Using Reactors to Measure $\theta_{13}$

TL;DR

This paper discusses the potential of next-generation reactor neutrino experiments to precisely measure the mixing angle θ13, emphasizing their advantages over other methods and exploring experimental setups to achieve high sensitivity.

Contribution

It introduces the concept of using reactor neutrino experiments to measure θ13 with high precision, analyzing sensitivities, limitations, and proposing experimental configurations.

Findings

Reactor experiments can measure θ13 without ambiguities from other parameters.

Sensitivity to sin^2 2θ13 at the 0.01 level is potentially achievable.

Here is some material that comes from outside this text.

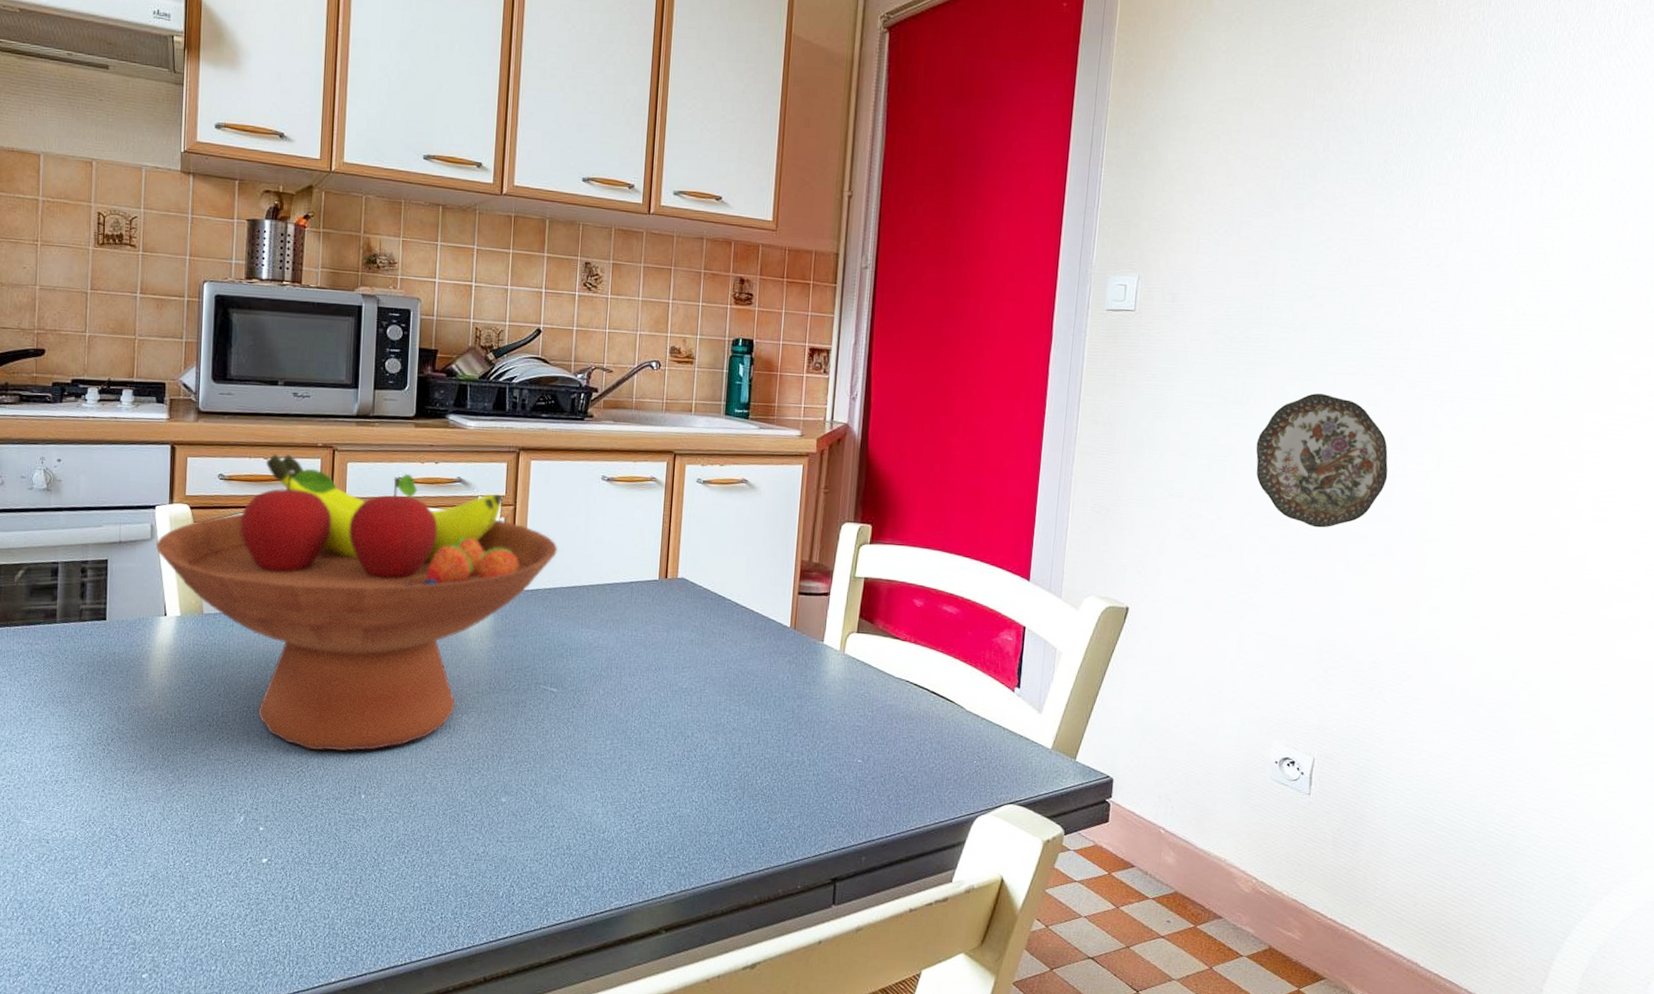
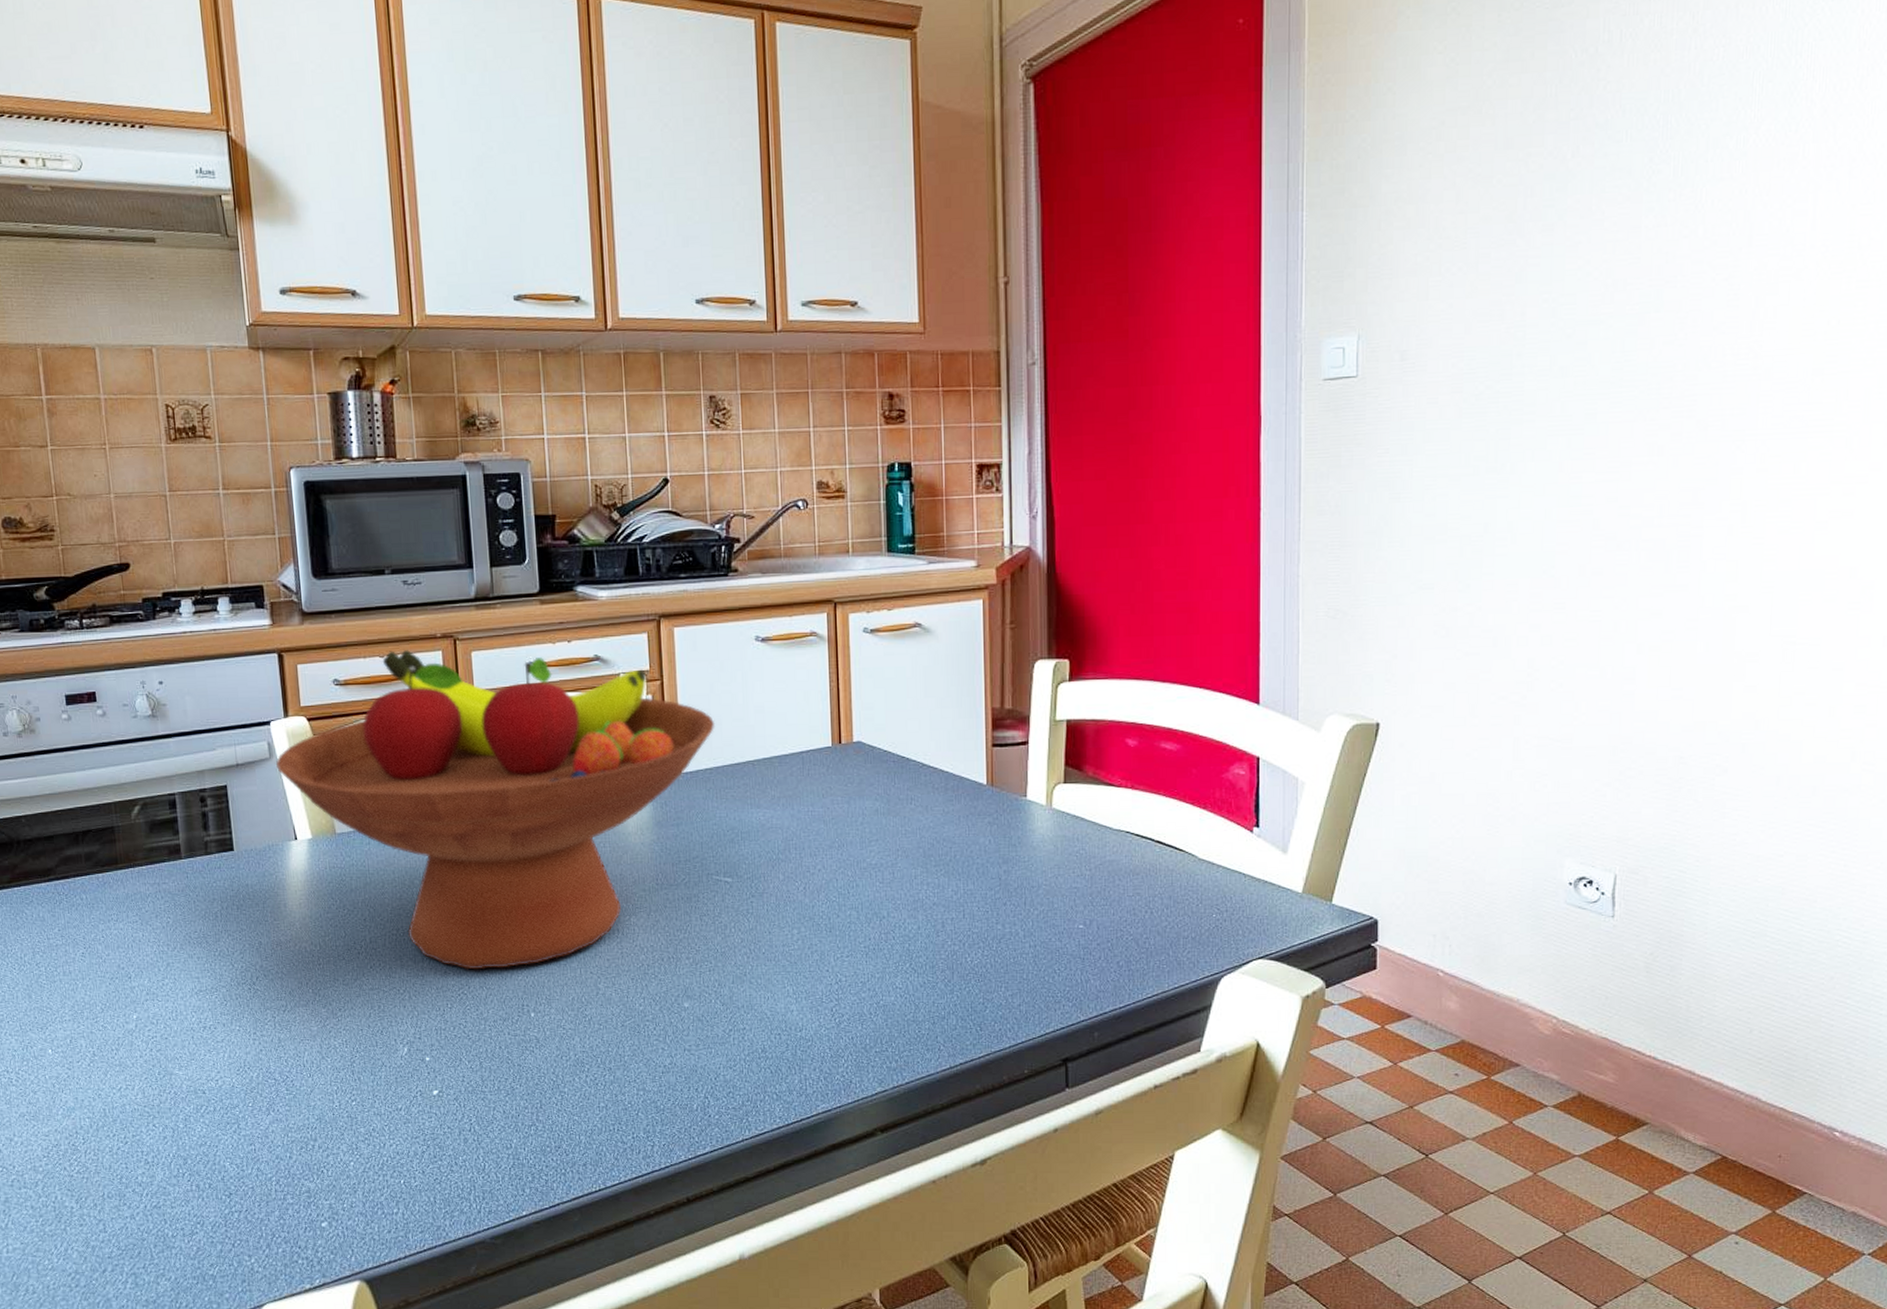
decorative plate: present [1256,393,1388,528] -> none [1517,449,1682,608]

Experimental setups vary in cost and sensitivity, with specific configurations discussed.

Abstract

A next-generation neutrino oscillation experiment using reactor neutrinos could give important information on the size of mixing angle $\theta_{13}$. The motivation and goals for a new reactor measurement are discussed in the context of other measurements using off-axis accelerator neutrino beams. The reactor measurements give a clean measure of the mixing angle without ambiguities associated with the size of the other mixing angles, matter effects, and effects due to CP violation. The key question is whether a next-generation experiment can reach the needed sensitivity goals to make a measurement for $\sin^{2}2\theta_{13}$ at the 0.01 level. The limiting factors associated with a reactor disappearance measurement are described with some ideas of how sensitivities can be improved. Examples of possible experimental setups are presented and compared with respect to cost and sensitivity.